What bothers me is that too few of us will have the opportunity of enjoying the world's most popular cuisine the way it is meant to be. Chinese food started out in this country the way it was meant to, in the early decades of the 20th century. That was when Chinese families, mainly from the province of Canton, as it was then known, migrated to Kolkata and, thence, to the rest of the country. |
Every last Chinese restaurant in the era before 1970 was run by a Chinese family, just as most people took it for granted that custom-made shoes would be made by the Chinese community and good hair-dressers were from China.
The next wave of immigration that took place in the Chinese community took them out of India. That was when Chinese restaurants started becoming anything but Chinese. Between Nepalese cooks and Indian owners, the subtle flavours of Jade Chicken Soup and Shrimp Fu-yong lost out to curries that were red, redder or reddest.

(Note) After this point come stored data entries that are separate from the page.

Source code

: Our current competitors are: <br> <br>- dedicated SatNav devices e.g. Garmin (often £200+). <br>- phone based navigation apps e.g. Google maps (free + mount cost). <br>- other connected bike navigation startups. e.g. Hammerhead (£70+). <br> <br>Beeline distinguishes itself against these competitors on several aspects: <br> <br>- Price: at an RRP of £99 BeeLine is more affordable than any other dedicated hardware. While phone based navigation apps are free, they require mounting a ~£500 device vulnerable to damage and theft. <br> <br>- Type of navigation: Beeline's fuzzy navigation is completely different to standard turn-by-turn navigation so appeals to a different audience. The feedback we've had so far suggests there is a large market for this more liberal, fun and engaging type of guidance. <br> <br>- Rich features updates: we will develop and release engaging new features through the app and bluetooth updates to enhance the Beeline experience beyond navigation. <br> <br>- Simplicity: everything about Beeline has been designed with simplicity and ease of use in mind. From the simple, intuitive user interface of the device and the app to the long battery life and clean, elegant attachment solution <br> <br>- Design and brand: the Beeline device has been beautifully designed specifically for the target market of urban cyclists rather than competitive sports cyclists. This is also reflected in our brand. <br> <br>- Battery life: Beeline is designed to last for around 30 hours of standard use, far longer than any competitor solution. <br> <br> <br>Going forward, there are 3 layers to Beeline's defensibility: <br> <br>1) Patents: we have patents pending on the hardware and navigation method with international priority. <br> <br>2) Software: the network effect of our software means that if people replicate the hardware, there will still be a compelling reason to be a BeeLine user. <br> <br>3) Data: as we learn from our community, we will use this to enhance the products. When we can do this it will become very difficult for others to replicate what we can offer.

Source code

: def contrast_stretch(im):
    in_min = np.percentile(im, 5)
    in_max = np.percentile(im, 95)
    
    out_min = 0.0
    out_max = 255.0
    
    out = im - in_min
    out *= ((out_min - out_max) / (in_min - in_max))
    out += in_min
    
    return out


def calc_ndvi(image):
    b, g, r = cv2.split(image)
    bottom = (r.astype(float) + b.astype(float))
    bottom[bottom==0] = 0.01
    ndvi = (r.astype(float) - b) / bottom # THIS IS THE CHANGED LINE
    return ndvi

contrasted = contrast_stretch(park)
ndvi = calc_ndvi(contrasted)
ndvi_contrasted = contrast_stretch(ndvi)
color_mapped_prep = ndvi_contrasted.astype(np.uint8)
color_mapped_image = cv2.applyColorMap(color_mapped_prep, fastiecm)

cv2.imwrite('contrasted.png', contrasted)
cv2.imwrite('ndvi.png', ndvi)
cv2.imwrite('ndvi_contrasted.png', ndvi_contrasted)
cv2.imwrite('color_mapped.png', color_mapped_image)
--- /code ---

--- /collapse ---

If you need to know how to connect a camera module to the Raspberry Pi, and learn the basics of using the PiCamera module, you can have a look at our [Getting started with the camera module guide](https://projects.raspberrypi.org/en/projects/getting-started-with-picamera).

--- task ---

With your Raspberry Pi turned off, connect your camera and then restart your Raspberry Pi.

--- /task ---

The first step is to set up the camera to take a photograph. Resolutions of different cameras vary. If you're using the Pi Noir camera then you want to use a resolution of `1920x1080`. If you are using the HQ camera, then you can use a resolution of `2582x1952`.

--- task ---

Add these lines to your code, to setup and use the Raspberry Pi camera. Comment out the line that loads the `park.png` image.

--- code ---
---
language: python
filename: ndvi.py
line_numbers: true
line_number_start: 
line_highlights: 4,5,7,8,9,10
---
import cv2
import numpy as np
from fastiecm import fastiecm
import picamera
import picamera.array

Close on 10 years ago, deluxe hotels started hiring chefs from China. What was a trickle then has become a flood. Most executive chefs and general managers boast to me that their Chinese chefs understand so little English that attempts to get them to Indianise the food is met with incomprehension. I wish I could believe it. But, in fact, what happens is that all expatriate chefs, Chinese or otherwise, are taken on an induction around the city.
Chinese chefs talk to their counterparts in other hotels and restaurants and figure out soon enough that cold starters in India are a non-starter. What sells, instead, are crisply fried bits of spinach leaves and spring rolls. Plus, any ingredient soused in lashings of hot garlic sauce.
Change takes time and so the upgradation of menus in Chinese restaurants is happening. The most successful, high-profile restaurants in the country today like China House in Mumbai's Grand Hyatt, China Kitchen at Hyatt Regency Delhi, Hao Shi Nian Nian in Gurgaon and others, have not merely stopped at hiring a chef or six.
Chinese design elements, wood-work from China, spices from that country, even ovens for Peking duck made by experts from Beijing make up the Hyatt group's winning formula. It is almost as if the Chinese surroundings have made our palates adventurous.
The management of Hao Shi Nian Nian has settled on their own winning formula: a book about the chef, the cuisine of his province (Sichuan) and the whys and wherefores of the dishes that the restaurant showcases.
All this requires a certain amount of time and effort. The most attractive proposition would have been tens of thousands of us staying in China for the duration of the Olympics, and coming back aficionados of the cuisine.